The problem => Among the lines of data below, reproduce only those from the one with "-34,466.82 | 504.20 |" through the one with "27,006.99 | |", exactly as they stand, both ends included.

Task material =>
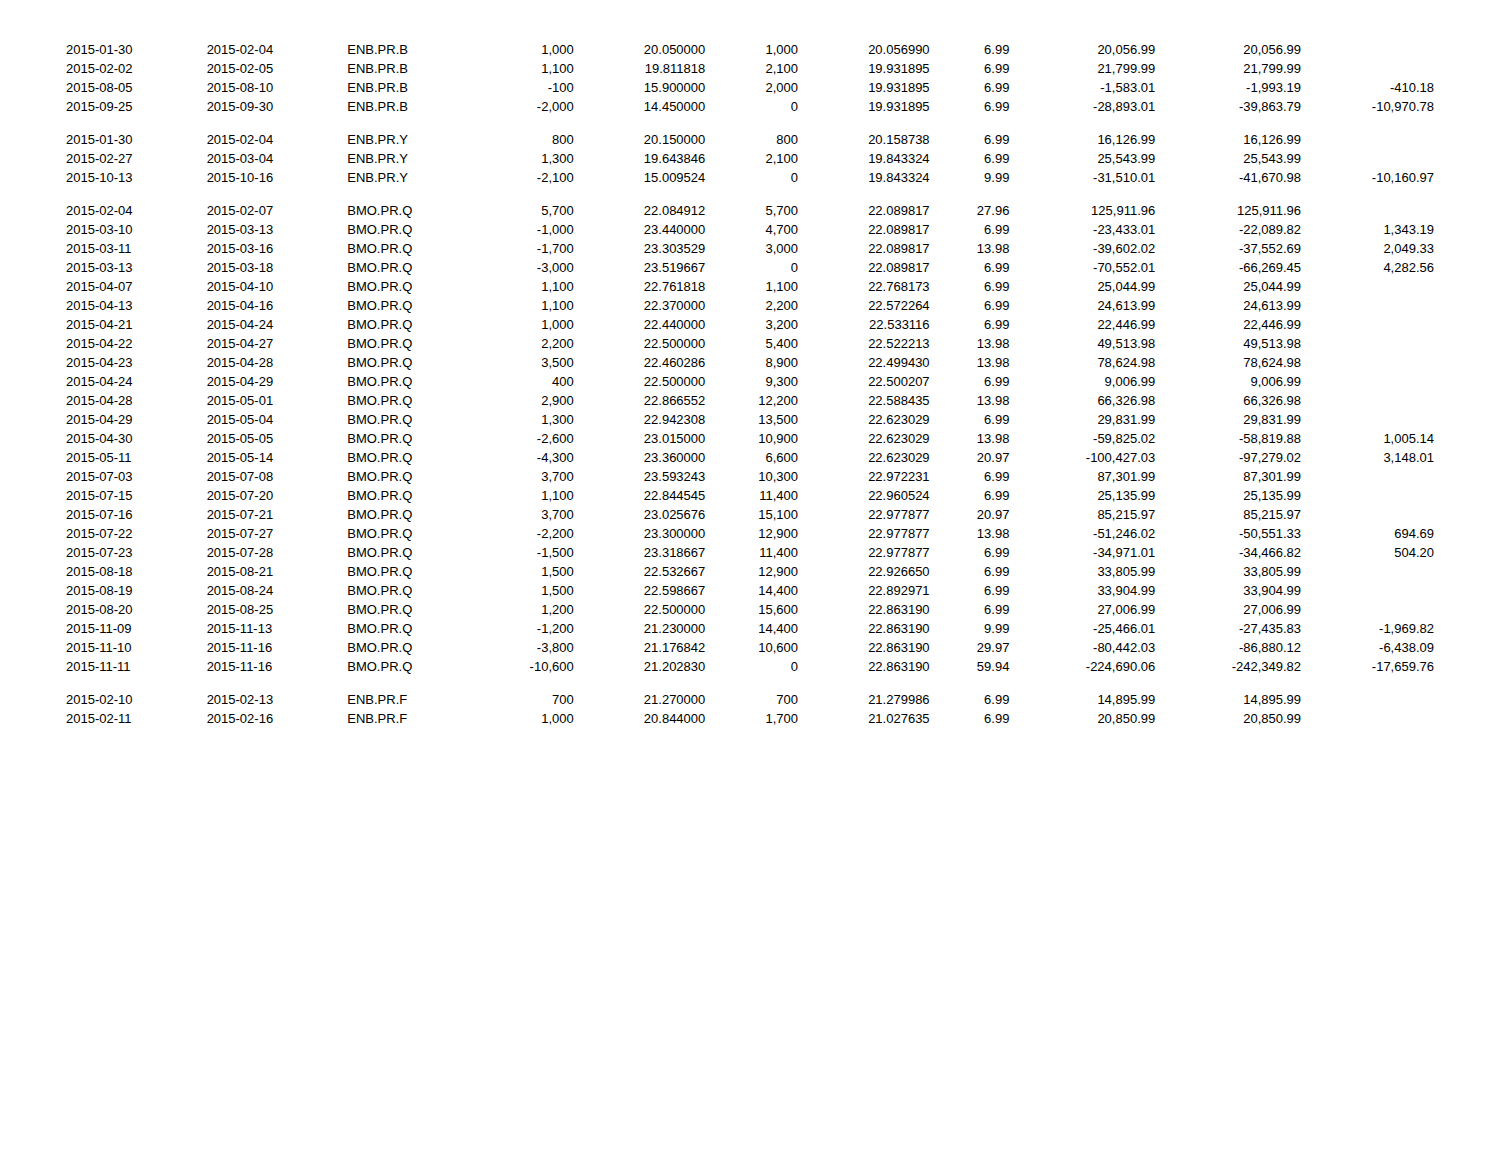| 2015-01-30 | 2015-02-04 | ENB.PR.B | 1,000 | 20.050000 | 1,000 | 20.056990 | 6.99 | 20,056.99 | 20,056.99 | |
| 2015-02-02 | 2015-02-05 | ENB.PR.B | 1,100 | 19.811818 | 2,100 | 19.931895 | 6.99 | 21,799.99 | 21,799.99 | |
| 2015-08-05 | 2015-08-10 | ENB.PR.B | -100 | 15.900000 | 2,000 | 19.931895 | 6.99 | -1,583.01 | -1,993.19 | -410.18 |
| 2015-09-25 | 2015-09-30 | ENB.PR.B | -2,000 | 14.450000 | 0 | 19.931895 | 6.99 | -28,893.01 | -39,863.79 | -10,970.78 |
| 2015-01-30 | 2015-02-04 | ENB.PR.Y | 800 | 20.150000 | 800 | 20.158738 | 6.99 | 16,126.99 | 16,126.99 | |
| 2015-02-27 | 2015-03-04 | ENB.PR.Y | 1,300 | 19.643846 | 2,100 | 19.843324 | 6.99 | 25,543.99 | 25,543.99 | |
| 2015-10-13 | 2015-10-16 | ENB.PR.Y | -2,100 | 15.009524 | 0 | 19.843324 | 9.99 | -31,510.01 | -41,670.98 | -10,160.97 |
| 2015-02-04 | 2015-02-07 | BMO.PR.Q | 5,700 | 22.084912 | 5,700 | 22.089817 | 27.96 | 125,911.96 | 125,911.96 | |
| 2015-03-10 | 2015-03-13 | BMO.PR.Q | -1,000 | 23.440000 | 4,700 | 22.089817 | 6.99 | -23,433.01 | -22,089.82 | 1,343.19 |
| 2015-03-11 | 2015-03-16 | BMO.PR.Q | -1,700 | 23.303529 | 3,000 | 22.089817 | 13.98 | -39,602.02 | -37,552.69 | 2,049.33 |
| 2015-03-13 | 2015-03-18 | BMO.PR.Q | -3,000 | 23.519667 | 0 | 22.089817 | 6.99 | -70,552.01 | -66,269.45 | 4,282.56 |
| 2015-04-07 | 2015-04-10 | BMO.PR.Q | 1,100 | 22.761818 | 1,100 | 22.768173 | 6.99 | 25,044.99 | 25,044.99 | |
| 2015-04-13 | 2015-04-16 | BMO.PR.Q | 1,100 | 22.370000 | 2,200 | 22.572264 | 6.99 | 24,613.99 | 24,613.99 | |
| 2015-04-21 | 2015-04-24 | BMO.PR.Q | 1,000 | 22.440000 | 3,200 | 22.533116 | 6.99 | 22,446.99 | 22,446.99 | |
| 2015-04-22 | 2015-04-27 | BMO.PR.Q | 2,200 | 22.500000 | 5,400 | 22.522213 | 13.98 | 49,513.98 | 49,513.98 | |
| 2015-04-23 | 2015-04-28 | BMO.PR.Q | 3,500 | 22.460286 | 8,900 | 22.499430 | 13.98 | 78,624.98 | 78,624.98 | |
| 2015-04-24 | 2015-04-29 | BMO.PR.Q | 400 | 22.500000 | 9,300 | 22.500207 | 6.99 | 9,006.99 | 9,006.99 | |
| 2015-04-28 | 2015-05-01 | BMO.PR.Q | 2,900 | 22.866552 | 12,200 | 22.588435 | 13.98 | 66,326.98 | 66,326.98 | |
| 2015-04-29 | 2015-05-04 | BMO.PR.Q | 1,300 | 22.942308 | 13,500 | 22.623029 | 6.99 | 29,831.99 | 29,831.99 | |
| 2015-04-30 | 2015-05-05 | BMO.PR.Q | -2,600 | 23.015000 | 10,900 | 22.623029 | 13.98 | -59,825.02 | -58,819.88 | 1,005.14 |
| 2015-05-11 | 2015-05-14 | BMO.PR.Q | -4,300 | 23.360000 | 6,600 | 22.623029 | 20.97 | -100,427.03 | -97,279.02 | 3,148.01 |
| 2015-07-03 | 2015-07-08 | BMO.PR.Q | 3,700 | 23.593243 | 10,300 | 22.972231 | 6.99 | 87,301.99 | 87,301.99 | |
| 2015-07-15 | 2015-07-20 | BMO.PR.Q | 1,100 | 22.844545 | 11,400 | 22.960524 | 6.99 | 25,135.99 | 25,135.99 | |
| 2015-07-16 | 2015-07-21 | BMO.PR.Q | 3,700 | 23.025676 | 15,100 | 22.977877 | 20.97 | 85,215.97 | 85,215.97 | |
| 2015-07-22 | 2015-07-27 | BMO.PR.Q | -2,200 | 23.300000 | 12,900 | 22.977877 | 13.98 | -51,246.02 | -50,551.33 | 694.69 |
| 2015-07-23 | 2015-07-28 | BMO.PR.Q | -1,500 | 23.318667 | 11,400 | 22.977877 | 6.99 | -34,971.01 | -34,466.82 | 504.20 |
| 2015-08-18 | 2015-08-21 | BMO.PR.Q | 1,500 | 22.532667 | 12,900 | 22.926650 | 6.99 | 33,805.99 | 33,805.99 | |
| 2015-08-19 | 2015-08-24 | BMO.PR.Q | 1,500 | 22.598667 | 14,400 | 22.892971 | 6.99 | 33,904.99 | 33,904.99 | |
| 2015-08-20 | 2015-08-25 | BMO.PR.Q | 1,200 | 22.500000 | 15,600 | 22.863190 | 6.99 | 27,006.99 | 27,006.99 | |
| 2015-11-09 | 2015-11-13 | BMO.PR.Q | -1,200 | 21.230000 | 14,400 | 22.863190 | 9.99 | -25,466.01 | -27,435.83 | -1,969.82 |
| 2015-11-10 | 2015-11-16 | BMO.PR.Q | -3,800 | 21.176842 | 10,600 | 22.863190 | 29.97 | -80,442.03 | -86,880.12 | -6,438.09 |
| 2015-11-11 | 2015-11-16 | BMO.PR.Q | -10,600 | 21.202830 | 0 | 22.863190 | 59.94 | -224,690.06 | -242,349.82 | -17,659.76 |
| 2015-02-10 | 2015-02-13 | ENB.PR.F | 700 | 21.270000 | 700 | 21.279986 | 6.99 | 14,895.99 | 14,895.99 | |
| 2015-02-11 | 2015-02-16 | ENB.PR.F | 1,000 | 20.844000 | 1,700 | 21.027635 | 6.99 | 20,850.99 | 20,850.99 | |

Written response =>
| 2015-07-23 | 2015-07-28 | BMO.PR.Q | -1,500 | 23.318667 | 11,400 | 22.977877 | 6.99 | -34,971.01 | -34,466.82 | 504.20 |
| 2015-08-18 | 2015-08-21 | BMO.PR.Q | 1,500 | 22.532667 | 12,900 | 22.926650 | 6.99 | 33,805.99 | 33,805.99 | |
| 2015-08-19 | 2015-08-24 | BMO.PR.Q | 1,500 | 22.598667 | 14,400 | 22.892971 | 6.99 | 33,904.99 | 33,904.99 | |
| 2015-08-20 | 2015-08-25 | BMO.PR.Q | 1,200 | 22.500000 | 15,600 | 22.863190 | 6.99 | 27,006.99 | 27,006.99 | |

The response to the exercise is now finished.